## INPUT RECORDS
──────────
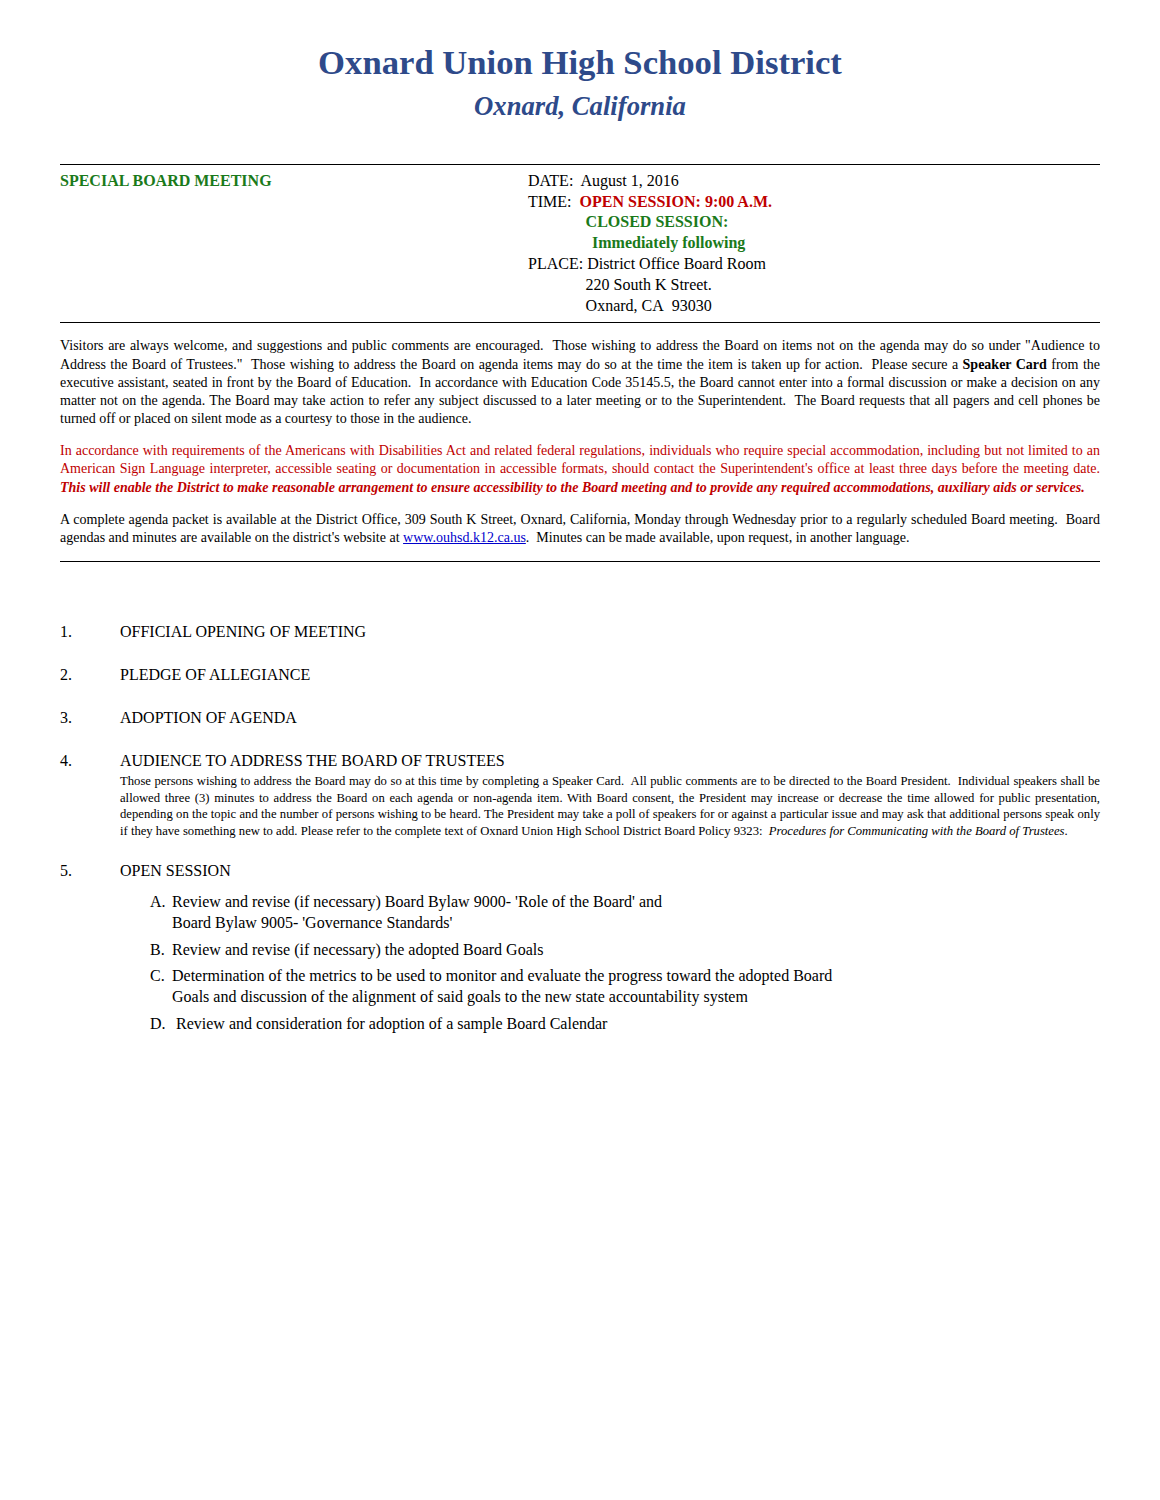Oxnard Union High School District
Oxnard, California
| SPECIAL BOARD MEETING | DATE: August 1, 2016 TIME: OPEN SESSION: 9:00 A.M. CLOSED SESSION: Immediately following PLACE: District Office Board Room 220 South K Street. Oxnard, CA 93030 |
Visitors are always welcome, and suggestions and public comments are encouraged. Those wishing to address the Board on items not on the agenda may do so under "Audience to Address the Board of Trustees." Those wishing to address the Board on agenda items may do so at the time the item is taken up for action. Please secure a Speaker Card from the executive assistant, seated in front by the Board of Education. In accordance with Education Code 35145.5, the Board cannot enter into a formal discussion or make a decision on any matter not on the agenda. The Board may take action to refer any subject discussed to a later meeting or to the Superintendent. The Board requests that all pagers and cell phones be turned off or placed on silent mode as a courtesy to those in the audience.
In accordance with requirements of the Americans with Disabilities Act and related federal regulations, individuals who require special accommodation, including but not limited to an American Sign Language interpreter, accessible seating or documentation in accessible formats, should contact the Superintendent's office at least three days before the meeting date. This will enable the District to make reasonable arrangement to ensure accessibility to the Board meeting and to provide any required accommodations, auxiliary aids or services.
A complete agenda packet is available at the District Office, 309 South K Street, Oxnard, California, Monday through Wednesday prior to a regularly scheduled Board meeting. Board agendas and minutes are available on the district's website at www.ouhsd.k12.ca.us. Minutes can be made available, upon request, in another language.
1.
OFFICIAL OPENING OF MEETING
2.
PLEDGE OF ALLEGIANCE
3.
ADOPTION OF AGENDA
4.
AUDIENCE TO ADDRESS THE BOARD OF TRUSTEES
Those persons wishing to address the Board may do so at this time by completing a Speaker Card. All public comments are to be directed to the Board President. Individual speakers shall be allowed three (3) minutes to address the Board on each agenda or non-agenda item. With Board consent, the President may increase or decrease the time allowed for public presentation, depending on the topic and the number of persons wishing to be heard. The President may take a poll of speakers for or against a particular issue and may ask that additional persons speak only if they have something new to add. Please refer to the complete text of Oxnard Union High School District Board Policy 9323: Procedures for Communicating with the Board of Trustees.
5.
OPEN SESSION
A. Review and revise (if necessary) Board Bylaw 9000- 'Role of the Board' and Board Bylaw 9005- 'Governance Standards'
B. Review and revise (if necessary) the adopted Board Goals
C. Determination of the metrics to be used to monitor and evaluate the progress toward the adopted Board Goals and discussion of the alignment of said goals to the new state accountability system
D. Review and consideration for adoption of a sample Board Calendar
──────────
## ABOUT THIS TASK
Pick every line containing the word "California" out of the material, and copy those lines.

## ANSWER FOR THE TASK
Oxnard, California
A complete agenda packet is available at the District Office, 309 South K Street, Oxnard, California, Monday through Wednesday prior to a regularly scheduled Board meeting. Board agendas and minutes are available on the district's website at www.ouhsd.k12.ca.us. Minutes can be made available, upon request, in another language.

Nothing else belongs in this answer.